YNHH performs CT's first eight-patient, paired kidney transplant exchange
At a press conference on the state's first eight-patient kidney transplant exchange, which took place at Yale New Haven Hospital March 3, surgeons called the kidney donor who made the exchange possible a "hero."
But Patricia Menno-Coveney of Mystic, who donated her kidney without knowing who the recipient might be, was modest. "I just wanted to give a kidney to one person," she said. "But I'm delighted by the results."
Because of her altruistic donation, the Yale New Haven Transplantation Center was able to organize a chain of transplants with other donor-recipients, and four Connecticut residents received kidneys. The eight surgeries to remove and transplant the kidneys began at 7:30 am and ended just before 6 pm. Surgeons used minimally invasive, laparoscopic techniques that can reduce recovery time from six to eight weeks to as little as two to four weeks.
"All procedures were deemed a success," said David Mulligan, MD, director, Yale New Haven Transplantation Center, and professor of surgery (transplant) at Yale School of Medicine. "This series of living-donor kidney transplants represents the largest internal kidney transplant exchange performed in Connecticut."

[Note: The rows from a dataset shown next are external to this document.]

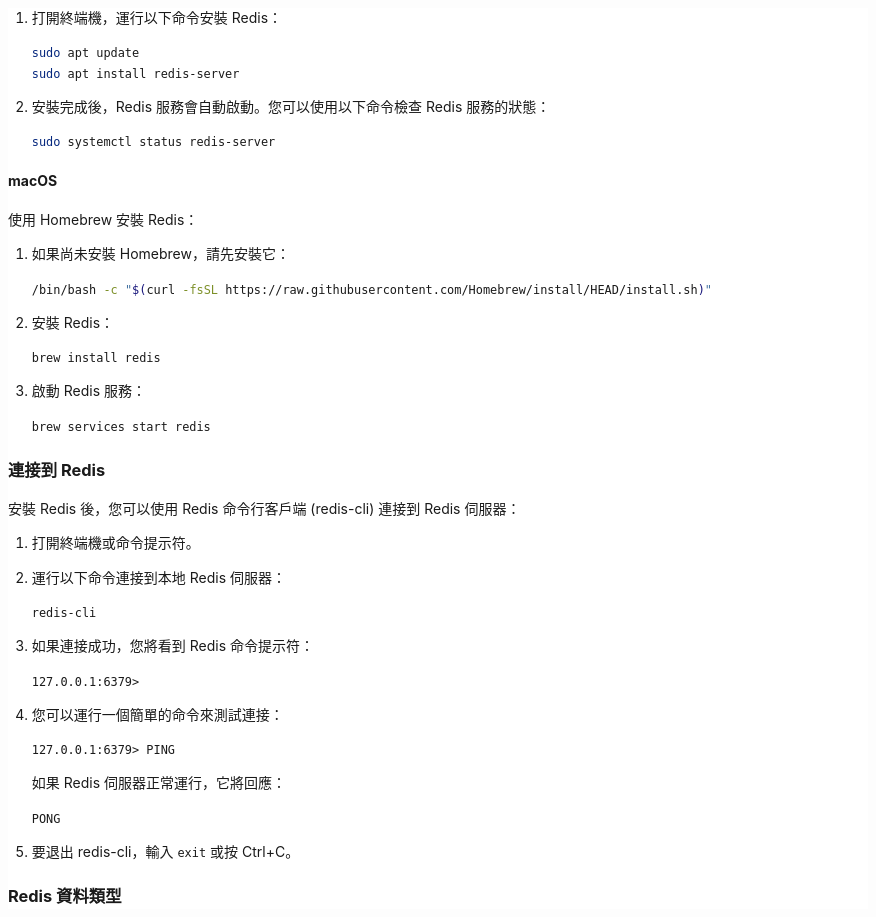 1. 打開終端機，運行以下命令安裝 Redis：
   ```bash
   sudo apt update
   sudo apt install redis-server
   ```

2. 安裝完成後，Redis 服務會自動啟動。您可以使用以下命令檢查 Redis 服務的狀態：
   ```bash
   sudo systemctl status redis-server
   ```

#### macOS

使用 Homebrew 安裝 Redis：

1. 如果尚未安裝 Homebrew，請先安裝它：
   ```bash
   /bin/bash -c "$(curl -fsSL https://raw.githubusercontent.com/Homebrew/install/HEAD/install.sh)"
   ```

2. 安裝 Redis：
   ```bash
   brew install redis
   ```

3. 啟動 Redis 服務：
   ```bash
   brew services start redis
   ```

### 連接到 Redis

安裝 Redis 後，您可以使用 Redis 命令行客戶端 (redis-cli) 連接到 Redis 伺服器：

1. 打開終端機或命令提示符。

2. 運行以下命令連接到本地 Redis 伺服器：
   ```bash
   redis-cli
   ```

3. 如果連接成功，您將看到 Redis 命令提示符：
   ```
   127.0.0.1:6379>
   ```

4. 您可以運行一個簡單的命令來測試連接：
   ```
   127.0.0.1:6379> PING
   ```

   如果 Redis 伺服器正常運行，它將回應：
   ```
   PONG
   ```

5. 要退出 redis-cli，輸入 `exit` 或按 Ctrl+C。

### Redis 資料類型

Menno-Coveney had planned to donate a kidney to a friend, who became ineligible as a recipient. She stayed on the donor list and, using a computer program, staff with the Transplantation Center found she was a match for David Rennie of Shelton. The program also showed that Margaret Rennie, David's wife, could donate her kidney to Raymond Murphy of Old Saybook. Sylvie Murphy, Raymond's wife, was a match for Mario Garcia of New Haven; and Hilary Grant, Garcia's wife, could donate to Edward Brakoniecki of Stamford, who has waited five years for a kidney.
Peter Schulam, MD, PhD, chief of Urology at YNHH and chair of Urology at Yale School of Medicine, stressed that the March 3 surgeries were team efforts.
"In addition to the physicians, there are numerous transplant coordinators, nurses, physician residents, advanced practice providers and hospital staff who played a critical role in the execution of this event," he said. "This success demonstrates the skill, collaboration and compassion of all those involved in patient care at Yale New Haven Hospital."
"In years past, an altruistic donor's gift would result in a life-saving transplant to one fortunate person," Sanjay Kulkarni, MD, director of the Kidney and Pancreas Transplant Program, YNHH and Yale School of Medicine, said at the press conference. "Today we are able to celebrate four life-saving transplants started with a great gift from our altruistic donor."
Living-donor transplantations are real-life examples of how every healthy person can save someone else's life. As of Sept. 8, 2014, there were 123,175 people waiting for life-saving organ transplants in the United States, including 101,170 awaiting kidneys. With the March 3 transplants at YNHH, four more people needing kidneys can be placed on the list.
Calling the seven other donors and recipients her "new friends," Menno- Coveney said, "I'm very blessed that this worked out so well."